The same dynamic can be seen in microcosmic form with the US rejoining the Human Rights Council. This well-intended to "bore from within" has failed. The HRC is just as biased, just as anti-Israel, just as anti-US now as it was when we were on the outside.
The time has come to do a reappraisal of our relation with the UN. It is a hopeless captive of states which do not share the ideals, the norms, the values, the goals of sixty-five years ago. The bureaucracy of the Secretariat as well as most (but not all) of the subsidiaries have failed in its obligation to keep the international peace or punish international aggressors while creating ever more expansive missions and seeking ever greater power over the economic, political, and social spheres of member states.
It is hard to admit failure. It is hardest to admit that institutions created by the best of values, the most noble of motives, and highest of ideals have failed--failed continuously and totally. It is particularly hard to admit that an institution that has existed longer than most Americans have lived is a miserable failure.
But, our interests as well as the interests of people living in all the civilized and many not-so-civilized states demand we acknowledge the failure of the UN. So also do the interests of our descendants. The lives of children not yet born will be affected by our failure to deal with the failure of the UN.

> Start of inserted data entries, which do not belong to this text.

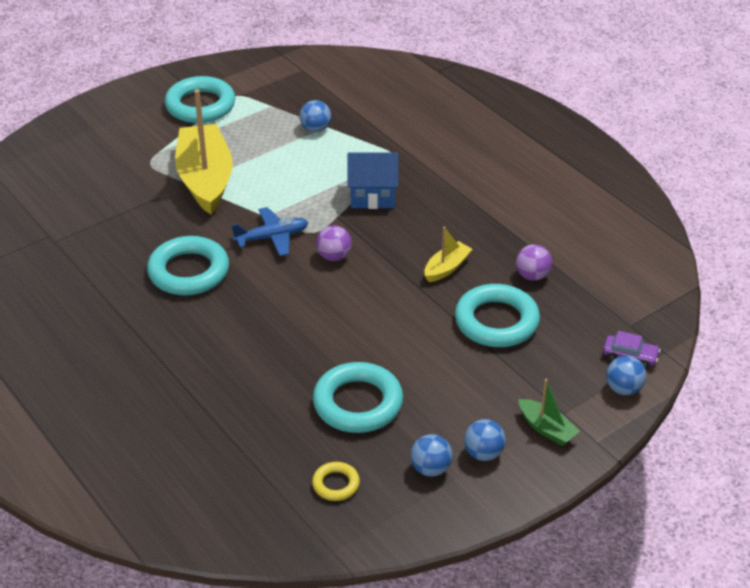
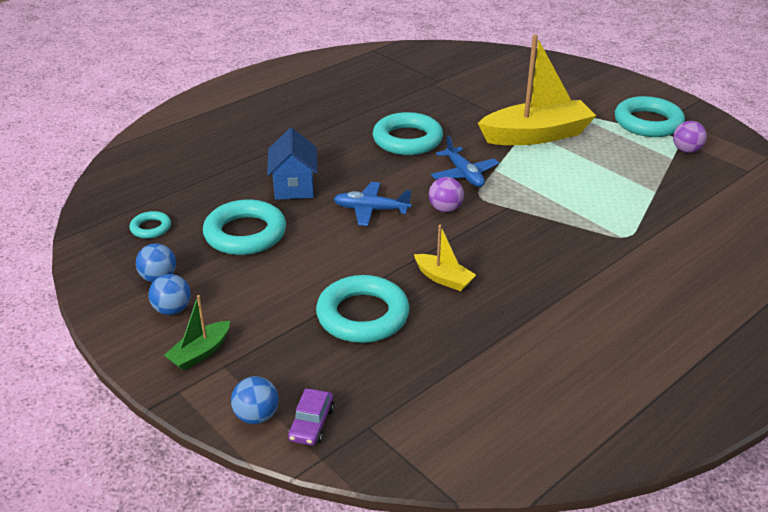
camera: 85 degrees right, 5 degrees down
(315, 129) = (646, 185): blue ball -> none
(327, 308) = (371, 210): none -> blue plane
(336, 484) = (151, 228): yellow ring -> turquoise ring
(373, 196) = (548, 226): blue house -> blue house (294, 187)
(532, 276) = (444, 342): purple ball -> purple ball (686, 150)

Now is the time to take a long look at what is necessary for an effective international institution. History shows that the most important single factor is the sharing of norms, values, and imperatives. At the least, any international institution worthy of support is one where the members are truly democratic, truly committed to the freedom, dignity, and rights of the individual, truly subscribers to free enterprise in one of its many variants. An institution deserving of the support of We the People is one committed to freedom of expression, freedom of religious practice, and separation between the state and the communities of faith.
States which are suitable for such an international body exist all around the world. They do not include Muslim majority states with very few exceptions. Nor do they include authoritarian states with a thin veneer of democratic processes. Nor do they include states where the rule of law consists of the current desires or political/economic needs of the elite.
Sure this means any new "League of the Decent" will be small, perhaps no larger than the hopeful group assembled in San Francisco sixty-five years ago. That is no bar. Sometimes the hackneyed line. "smaller is better" is the greatest of truths.